··· TASK INPUT

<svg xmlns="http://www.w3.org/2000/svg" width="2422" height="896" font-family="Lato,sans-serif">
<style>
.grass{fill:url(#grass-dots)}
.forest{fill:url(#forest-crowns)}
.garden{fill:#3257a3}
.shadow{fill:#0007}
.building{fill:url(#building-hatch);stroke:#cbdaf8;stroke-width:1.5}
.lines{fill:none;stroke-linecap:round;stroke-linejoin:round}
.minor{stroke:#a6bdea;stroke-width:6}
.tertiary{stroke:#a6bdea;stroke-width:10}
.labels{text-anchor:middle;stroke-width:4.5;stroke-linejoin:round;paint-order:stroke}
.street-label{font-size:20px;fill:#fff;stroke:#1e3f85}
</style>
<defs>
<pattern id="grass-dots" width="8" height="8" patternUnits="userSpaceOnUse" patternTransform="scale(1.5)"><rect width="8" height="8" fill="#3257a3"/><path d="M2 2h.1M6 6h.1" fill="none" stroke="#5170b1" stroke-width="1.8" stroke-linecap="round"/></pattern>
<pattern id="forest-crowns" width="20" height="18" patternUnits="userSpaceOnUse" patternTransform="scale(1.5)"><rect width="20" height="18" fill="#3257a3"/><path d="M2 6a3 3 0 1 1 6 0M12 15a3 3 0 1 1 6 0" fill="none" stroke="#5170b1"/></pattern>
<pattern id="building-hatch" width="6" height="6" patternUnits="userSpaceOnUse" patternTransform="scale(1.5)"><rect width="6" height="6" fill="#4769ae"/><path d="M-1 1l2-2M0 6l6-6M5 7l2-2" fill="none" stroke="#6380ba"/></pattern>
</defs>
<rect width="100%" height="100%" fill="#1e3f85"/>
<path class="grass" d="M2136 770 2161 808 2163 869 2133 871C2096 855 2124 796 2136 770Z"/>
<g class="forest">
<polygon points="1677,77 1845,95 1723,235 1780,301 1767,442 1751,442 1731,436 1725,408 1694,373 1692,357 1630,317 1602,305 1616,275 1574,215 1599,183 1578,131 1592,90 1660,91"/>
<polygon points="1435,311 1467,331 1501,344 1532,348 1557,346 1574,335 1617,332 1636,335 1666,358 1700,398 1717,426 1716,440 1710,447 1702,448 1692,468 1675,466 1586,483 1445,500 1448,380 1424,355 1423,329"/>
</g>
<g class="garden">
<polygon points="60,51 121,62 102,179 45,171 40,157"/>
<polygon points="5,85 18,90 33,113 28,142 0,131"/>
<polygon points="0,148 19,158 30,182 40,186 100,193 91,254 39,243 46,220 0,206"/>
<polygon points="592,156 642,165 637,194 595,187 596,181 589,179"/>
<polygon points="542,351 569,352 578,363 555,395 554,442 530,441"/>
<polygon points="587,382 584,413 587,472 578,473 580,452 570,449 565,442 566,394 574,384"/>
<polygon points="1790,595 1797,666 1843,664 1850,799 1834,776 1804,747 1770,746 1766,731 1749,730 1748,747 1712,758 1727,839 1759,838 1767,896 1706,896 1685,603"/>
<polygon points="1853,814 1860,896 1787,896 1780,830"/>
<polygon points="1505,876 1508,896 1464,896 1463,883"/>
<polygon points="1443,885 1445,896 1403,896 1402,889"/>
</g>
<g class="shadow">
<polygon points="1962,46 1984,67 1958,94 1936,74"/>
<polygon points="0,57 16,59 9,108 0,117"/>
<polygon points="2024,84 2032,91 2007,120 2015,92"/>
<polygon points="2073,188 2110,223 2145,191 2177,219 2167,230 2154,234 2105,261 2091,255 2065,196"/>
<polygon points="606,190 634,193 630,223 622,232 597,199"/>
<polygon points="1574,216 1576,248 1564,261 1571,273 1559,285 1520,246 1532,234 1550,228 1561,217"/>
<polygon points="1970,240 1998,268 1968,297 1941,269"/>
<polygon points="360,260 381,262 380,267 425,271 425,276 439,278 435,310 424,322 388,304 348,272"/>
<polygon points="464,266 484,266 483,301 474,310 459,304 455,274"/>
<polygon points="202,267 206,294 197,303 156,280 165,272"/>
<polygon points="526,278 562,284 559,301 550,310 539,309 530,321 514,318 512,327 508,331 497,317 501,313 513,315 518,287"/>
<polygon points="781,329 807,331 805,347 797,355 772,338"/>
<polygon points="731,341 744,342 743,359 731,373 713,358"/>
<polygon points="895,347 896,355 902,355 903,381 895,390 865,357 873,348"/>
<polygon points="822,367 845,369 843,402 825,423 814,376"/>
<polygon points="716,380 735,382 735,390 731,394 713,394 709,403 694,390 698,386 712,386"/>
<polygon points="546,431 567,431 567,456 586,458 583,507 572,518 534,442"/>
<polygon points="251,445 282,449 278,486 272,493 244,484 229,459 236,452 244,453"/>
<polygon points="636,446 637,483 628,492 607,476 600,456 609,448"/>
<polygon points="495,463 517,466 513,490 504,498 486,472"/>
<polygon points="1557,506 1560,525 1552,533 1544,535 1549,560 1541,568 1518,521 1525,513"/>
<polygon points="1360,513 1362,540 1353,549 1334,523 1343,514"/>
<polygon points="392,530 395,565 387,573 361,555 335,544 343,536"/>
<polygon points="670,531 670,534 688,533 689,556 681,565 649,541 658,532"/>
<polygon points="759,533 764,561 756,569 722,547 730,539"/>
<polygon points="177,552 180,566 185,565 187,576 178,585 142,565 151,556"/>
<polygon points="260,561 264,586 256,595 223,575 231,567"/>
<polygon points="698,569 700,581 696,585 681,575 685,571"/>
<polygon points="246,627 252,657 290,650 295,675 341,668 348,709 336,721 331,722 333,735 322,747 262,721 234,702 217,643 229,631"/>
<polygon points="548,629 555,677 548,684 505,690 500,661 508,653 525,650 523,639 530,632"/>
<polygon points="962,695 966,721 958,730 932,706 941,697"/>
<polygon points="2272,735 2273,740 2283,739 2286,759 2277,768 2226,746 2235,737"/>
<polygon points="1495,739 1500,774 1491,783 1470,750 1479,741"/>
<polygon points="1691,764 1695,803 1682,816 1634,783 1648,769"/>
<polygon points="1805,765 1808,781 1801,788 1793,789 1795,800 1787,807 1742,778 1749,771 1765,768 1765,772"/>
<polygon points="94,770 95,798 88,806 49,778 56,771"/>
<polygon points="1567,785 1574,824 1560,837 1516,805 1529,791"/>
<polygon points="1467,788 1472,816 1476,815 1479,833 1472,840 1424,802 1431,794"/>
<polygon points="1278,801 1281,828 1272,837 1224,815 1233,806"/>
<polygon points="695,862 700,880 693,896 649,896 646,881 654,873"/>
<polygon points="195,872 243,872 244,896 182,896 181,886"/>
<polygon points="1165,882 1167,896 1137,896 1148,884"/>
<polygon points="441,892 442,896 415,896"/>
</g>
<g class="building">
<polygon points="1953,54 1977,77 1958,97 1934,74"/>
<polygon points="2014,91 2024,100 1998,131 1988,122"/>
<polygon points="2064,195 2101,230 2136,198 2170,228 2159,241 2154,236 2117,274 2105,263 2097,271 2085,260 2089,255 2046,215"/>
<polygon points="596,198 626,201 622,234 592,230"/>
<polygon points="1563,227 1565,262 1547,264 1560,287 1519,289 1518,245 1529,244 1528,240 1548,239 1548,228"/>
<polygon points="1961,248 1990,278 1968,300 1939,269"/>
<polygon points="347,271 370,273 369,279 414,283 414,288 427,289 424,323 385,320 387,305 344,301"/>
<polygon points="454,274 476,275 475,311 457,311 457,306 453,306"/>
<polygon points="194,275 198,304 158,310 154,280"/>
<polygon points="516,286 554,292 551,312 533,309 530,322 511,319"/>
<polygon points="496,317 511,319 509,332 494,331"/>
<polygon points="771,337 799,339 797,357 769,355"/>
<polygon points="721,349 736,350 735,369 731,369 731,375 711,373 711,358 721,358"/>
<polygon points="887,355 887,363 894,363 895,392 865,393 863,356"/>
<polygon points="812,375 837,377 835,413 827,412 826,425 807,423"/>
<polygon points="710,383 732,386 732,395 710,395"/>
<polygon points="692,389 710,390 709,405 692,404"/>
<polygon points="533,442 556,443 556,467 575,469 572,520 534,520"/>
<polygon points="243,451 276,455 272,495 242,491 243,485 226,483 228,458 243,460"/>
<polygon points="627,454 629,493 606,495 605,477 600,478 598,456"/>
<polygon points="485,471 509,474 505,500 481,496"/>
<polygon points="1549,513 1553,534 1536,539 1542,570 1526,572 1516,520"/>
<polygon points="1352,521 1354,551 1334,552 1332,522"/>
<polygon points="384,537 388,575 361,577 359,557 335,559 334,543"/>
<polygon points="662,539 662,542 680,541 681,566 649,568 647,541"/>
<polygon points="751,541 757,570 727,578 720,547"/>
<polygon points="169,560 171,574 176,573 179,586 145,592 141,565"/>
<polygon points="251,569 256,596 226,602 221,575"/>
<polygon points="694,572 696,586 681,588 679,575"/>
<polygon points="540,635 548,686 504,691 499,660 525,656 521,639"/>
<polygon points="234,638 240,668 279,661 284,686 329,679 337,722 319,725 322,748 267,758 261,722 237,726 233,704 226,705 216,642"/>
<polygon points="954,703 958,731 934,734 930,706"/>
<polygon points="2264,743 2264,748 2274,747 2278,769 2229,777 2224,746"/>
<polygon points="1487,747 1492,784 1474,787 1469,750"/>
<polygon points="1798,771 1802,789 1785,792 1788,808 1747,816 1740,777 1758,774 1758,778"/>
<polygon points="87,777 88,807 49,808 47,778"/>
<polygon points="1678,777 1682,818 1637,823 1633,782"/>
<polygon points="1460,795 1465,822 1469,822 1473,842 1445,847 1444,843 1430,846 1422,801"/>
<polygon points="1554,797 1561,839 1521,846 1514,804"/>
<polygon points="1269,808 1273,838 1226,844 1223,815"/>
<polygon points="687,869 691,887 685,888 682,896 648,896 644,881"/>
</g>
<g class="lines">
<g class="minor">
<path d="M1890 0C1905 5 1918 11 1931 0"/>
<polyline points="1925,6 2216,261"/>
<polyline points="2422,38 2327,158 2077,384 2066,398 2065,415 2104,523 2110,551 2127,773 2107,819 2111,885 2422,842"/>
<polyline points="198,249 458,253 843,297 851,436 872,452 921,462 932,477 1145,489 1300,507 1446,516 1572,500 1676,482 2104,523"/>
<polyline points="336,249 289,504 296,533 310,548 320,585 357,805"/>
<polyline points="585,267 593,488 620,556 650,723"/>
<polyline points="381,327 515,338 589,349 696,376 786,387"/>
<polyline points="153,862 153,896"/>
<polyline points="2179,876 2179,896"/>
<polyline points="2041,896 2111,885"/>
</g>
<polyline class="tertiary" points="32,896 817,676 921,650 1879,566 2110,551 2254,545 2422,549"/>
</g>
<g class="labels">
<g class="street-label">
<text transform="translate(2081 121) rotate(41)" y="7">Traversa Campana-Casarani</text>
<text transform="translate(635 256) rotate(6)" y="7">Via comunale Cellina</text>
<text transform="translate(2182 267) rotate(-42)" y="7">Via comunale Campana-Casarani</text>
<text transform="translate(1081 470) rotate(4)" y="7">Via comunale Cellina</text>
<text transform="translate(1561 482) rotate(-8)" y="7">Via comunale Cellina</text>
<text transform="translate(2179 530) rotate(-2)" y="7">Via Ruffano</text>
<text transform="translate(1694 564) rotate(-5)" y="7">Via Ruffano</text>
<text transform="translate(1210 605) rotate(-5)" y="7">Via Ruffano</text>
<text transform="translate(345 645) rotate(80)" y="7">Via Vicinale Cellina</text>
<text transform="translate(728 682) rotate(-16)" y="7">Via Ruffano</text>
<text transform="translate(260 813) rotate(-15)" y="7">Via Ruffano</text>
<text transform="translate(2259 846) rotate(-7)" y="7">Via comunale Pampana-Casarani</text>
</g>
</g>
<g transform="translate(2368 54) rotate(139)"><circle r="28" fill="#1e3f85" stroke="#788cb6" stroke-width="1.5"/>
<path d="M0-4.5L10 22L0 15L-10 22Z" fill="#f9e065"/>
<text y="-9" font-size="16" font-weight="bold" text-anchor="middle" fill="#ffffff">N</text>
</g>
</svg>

······

WORK TASK:
Scan the data above for the word "dots". Copy every line in which it is found.

EXPECTED OUTPUT:
.grass{fill:url(#grass-dots)}
<pattern id="grass-dots" width="8" height="8" patternUnits="userSpaceOnUse" patternTransform="scale(1.5)"><rect width="8" height="8" fill="#3257a3"/><path d="M2 2h.1M6 6h.1" fill="none" stroke="#5170b1" stroke-width="1.8" stroke-linecap="round"/></pattern>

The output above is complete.